Dá para fazer um paralelo disso com outras condições: tem gente que é deprimida, mas não está "em depressão"; tem gente que é ansiosa, mas não tem um transtorno de ansiedade. Quase tudo na área médica, no fundo, é assim: dimensional (em "graus") e não categórico (sim ou não). Para definir doença, de uma forma mais ou menos arbitrária, a gente convenciona um ponto de corte e diz que, a partir dali, é doença. Por exemplo: pressão alta é 140/90, mas quem tem 130/85 já também não tem pressão "normal"; é pré-hipertenso.
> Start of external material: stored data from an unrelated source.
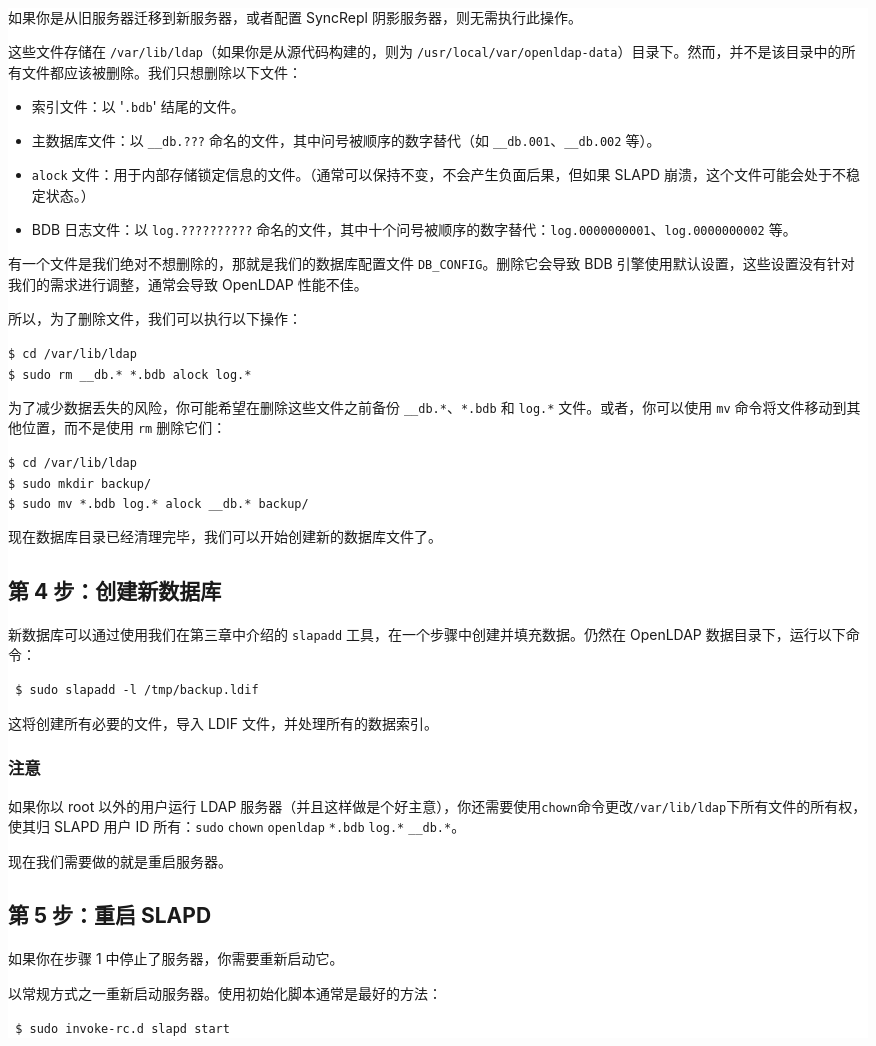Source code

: 如果你是从旧服务器迁移到新服务器，或者配置 SyncRepl 阴影服务器，则无需执行此操作。

这些文件存储在 `/var/lib/ldap`（如果你是从源代码构建的，则为 `/usr/local/var/openldap-data`）目录下。然而，并不是该目录中的所有文件都应该被删除。我们只想删除以下文件：

+   索引文件：以 '`.bdb`' 结尾的文件。

+   主数据库文件：以 `__db.???` 命名的文件，其中问号被顺序的数字替代（如 `__db.001`、`__db.002` 等）。

+   `alock` 文件：用于内部存储锁定信息的文件。（通常可以保持不变，不会产生负面后果，但如果 SLAPD 崩溃，这个文件可能会处于不稳定状态。）

+   BDB 日志文件：以 `log.??????????` 命名的文件，其中十个问号被顺序的数字替代：`log.0000000001`、`log.0000000002` 等。

有一个文件是我们绝对不想删除的，那就是我们的数据库配置文件 `DB_CONFIG`。删除它会导致 BDB 引擎使用默认设置，这些设置没有针对我们的需求进行调整，通常会导致 OpenLDAP 性能不佳。

所以，为了删除文件，我们可以执行以下操作：

```
$ cd /var/lib/ldap
$ sudo rm __db.* *.bdb alock log.*
```

为了减少数据丢失的风险，你可能希望在删除这些文件之前备份 `__db.*`、`*.bdb` 和 `log.*` 文件。或者，你可以使用 `mv` 命令将文件移动到其他位置，而不是使用 `rm` 删除它们：

```
$ cd /var/lib/ldap
$ sudo mkdir backup/
$ sudo mv *.bdb log.* alock __db.* backup/ 
```

现在数据库目录已经清理完毕，我们可以开始创建新的数据库文件了。

## 第 4 步：创建新数据库

新数据库可以通过使用我们在第三章中介绍的 `slapadd` 工具，在一个步骤中创建并填充数据。仍然在 OpenLDAP 数据目录下，运行以下命令：

```
 $ sudo slapadd -l /tmp/backup.ldif

```

这将创建所有必要的文件，导入 LDIF 文件，并处理所有的数据索引。

### 注意

如果你以 root 以外的用户运行 LDAP 服务器（并且这样做是个好主意），你还需要使用`chown`命令更改`/var/lib/ldap`下所有文件的所有权，使其归 SLAPD 用户 ID 所有：`sudo` `chown` `openldap` `*.bdb` `log.*` `__db.*`。

现在我们需要做的就是重启服务器。

## 第 5 步：重启 SLAPD

如果你在步骤 1 中停止了服务器，你需要重新启动它。

以常规方式之一重新启动服务器。使用初始化脚本通常是最好的方法：

```
 $ sudo invoke-rc.d slapd start

```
É disso que estamos falando.
No caso específico do Pedro, o maior problema é a chamada reciprocidade social. Ele é um menino muito afetivo, querido, que gosta de estar com as pessoas, de ganhar atenção e de dividir, mostrar e falar das suas coisas para os outros. O problema está no sentido contrário, na via de volta dessas trocas sociais: ele não consegue dar a mesma atenção para o que os outros querem. Ele fala o que está na cabeça dele, mas não responde tão bem ao que é dito ou perguntado a ele. Às vezes ignora, faz que não escuta; outras, desvia do assunto ou diz que não sabe. Tem dificuldade de se engajar em conversas iniciadas pelo outro, de se interessar e aceitar o que o outro diz, pede ou quer. Enfim, é menos recíproco socialmente.
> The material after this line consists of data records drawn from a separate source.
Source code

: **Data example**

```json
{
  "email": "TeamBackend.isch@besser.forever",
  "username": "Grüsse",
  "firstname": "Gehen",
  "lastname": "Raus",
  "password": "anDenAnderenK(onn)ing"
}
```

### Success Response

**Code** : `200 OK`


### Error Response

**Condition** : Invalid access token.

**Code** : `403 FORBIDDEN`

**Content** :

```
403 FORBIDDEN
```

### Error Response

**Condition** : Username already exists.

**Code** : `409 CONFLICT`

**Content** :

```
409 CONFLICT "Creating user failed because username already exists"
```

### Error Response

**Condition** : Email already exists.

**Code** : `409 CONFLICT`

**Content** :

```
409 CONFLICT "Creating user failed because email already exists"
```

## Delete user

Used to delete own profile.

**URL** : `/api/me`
O que isso acarreta, por vezes, é uma dificuldade de se relacionar com outras pessoas. Por que é preciso estar atento ao outro, ler os sinais e aceitar jogar o jogo das relações: ganhar, perder, ceder, negociar. Perceber e tolerar que o outro pensa diferente, quer diferente, faz diferente – e tudo bem. É nessa habilidade que ele tem dificuldade. Aceitar numa boa, sem brigar, sem perder a cabeça, sem ficar intransigente (o que chamados de rigidez cognitiva: as coisas precisam ser só de um jeito, desse jeito, do jeito que ele quer). Isso tudo, embora difícil, é trabalhável, ensinável e estamos começando um trabalho nesse sentido. Espero que vocês entendam e nos ajudem, porque a família é peça-chave nesse processo. Contem comigo.